## Exercise description
A full, word-for-word copy of the listing below is needed; leave the images out of it.

## Material provided
────────────────

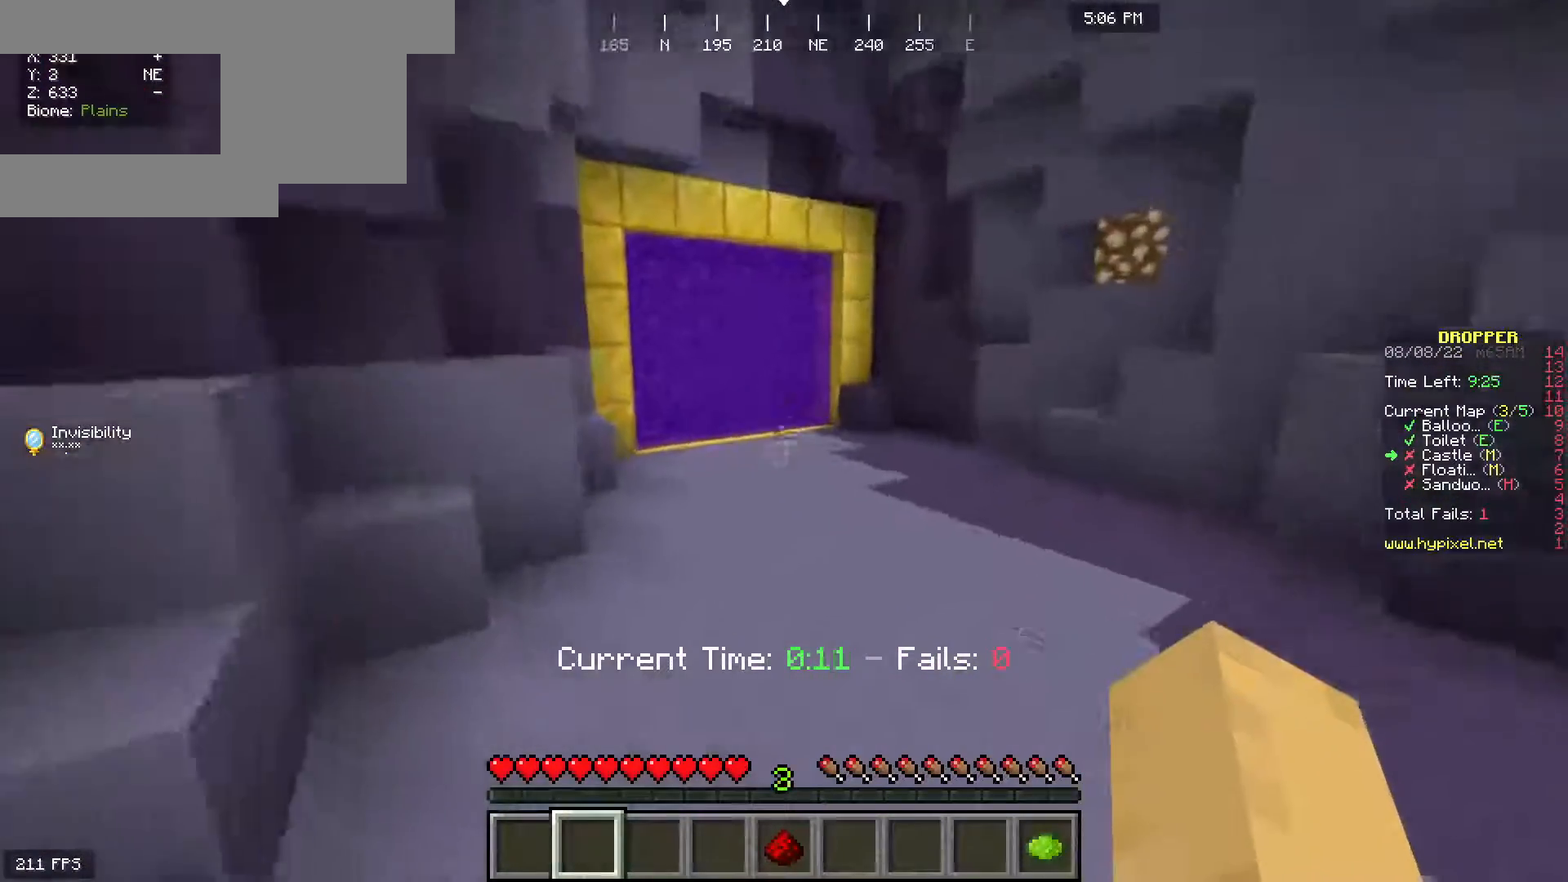
{"keys": ["space", "w"], "mouse": [], "events": []}
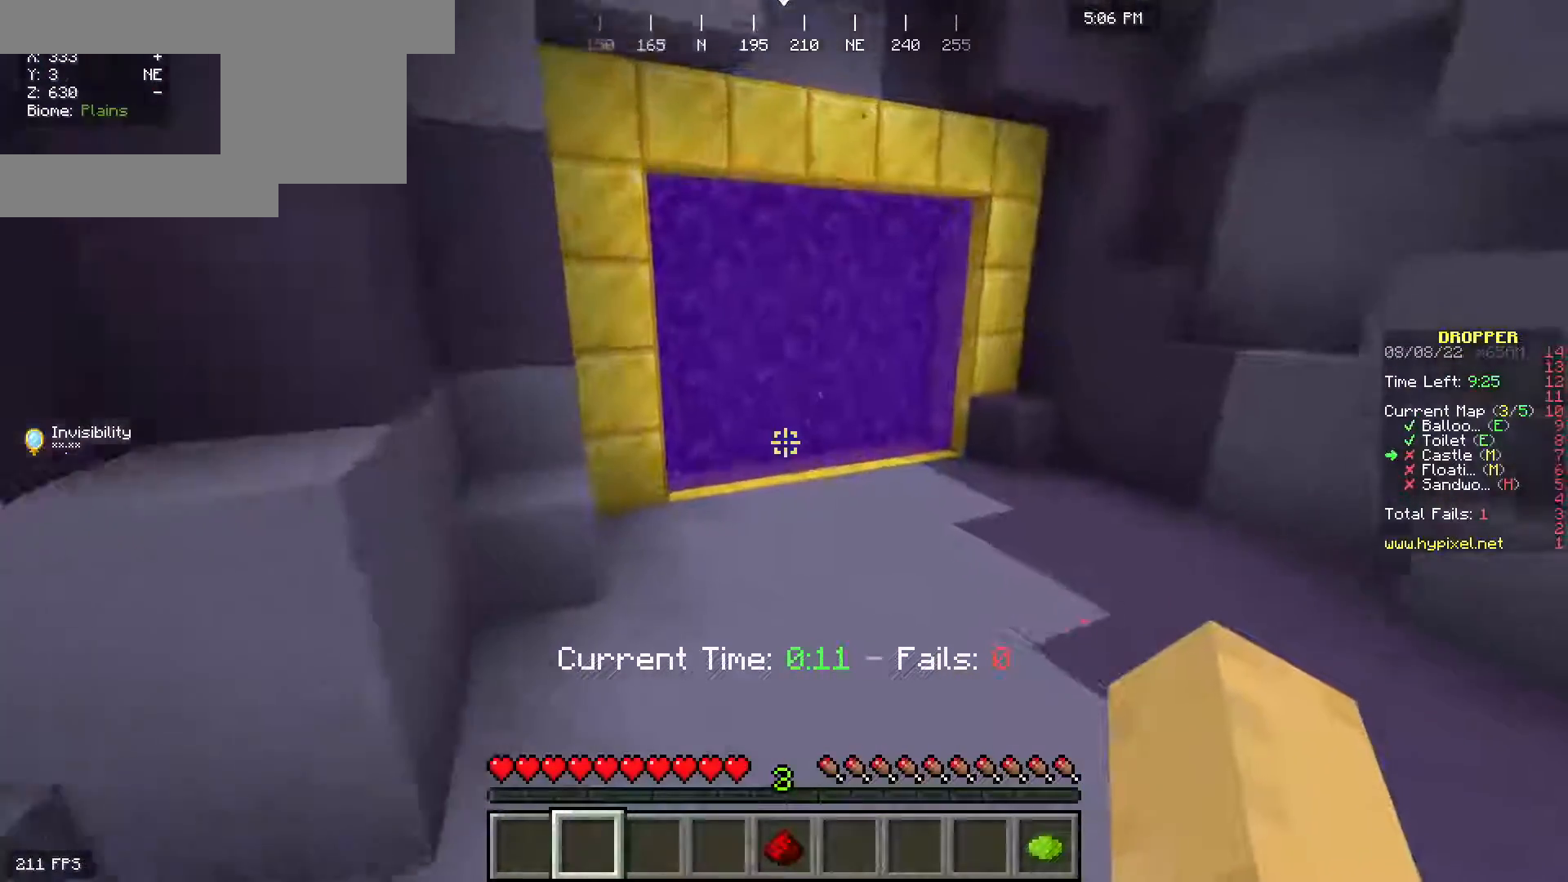
{"keys": ["space", "w"], "mouse": [], "events": []}
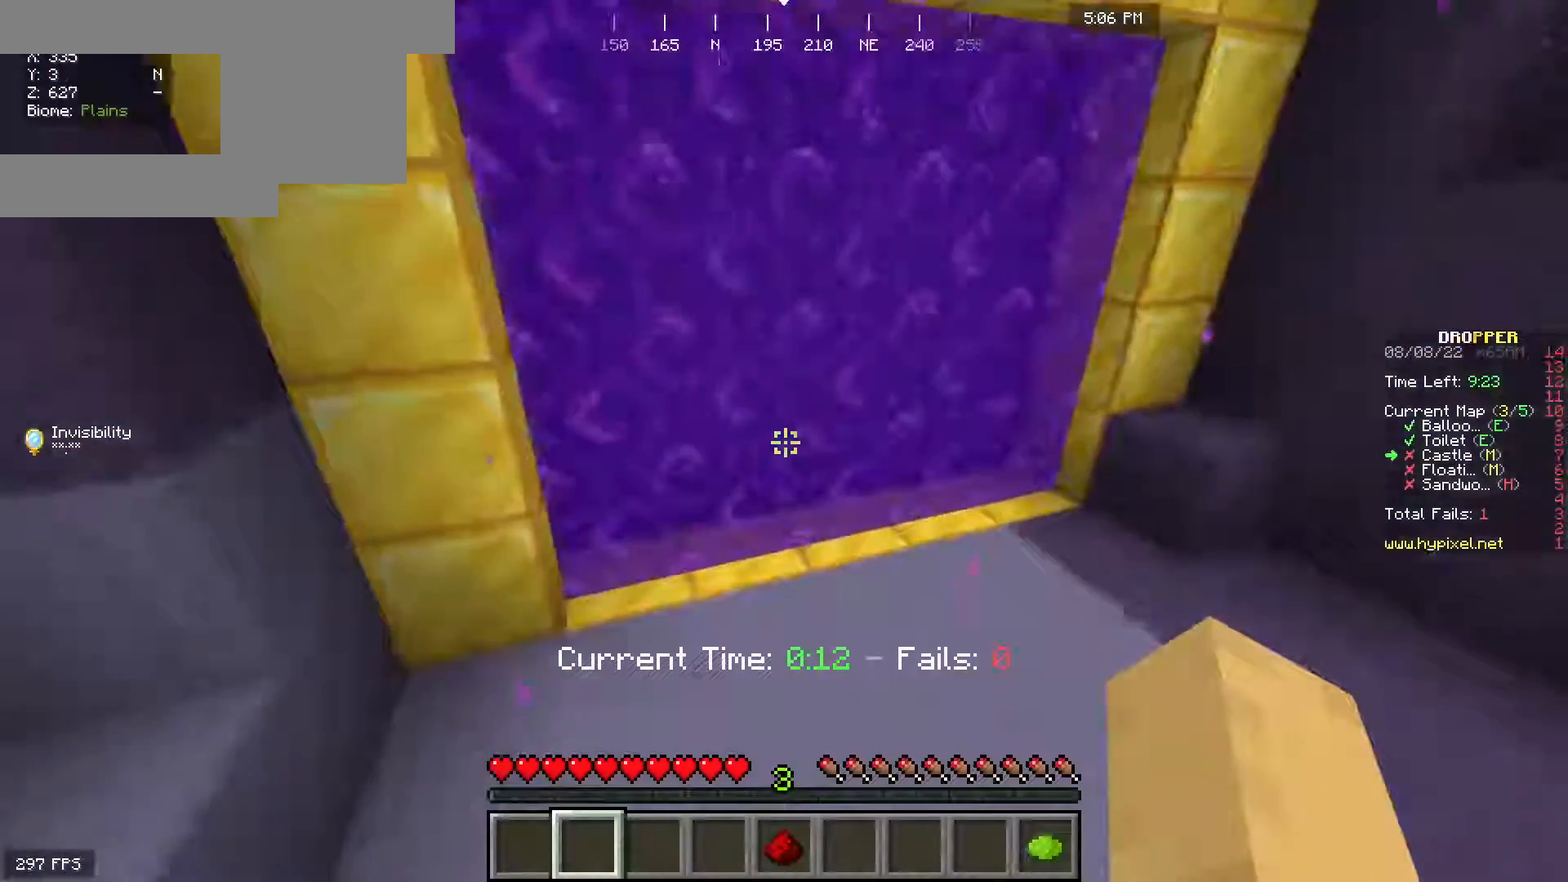
{"keys": [], "mouse": [], "events": [[317, "space", "up"], [417, "w", "up"]]}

────────────────

## Solution below
{"keys": ["space", "w"], "mouse": [], "events": []}
{"keys": ["space", "w"], "mouse": [], "events": []}
{"keys": [], "mouse": [], "events": [[317, "space", "up"], [417, "w", "up"]]}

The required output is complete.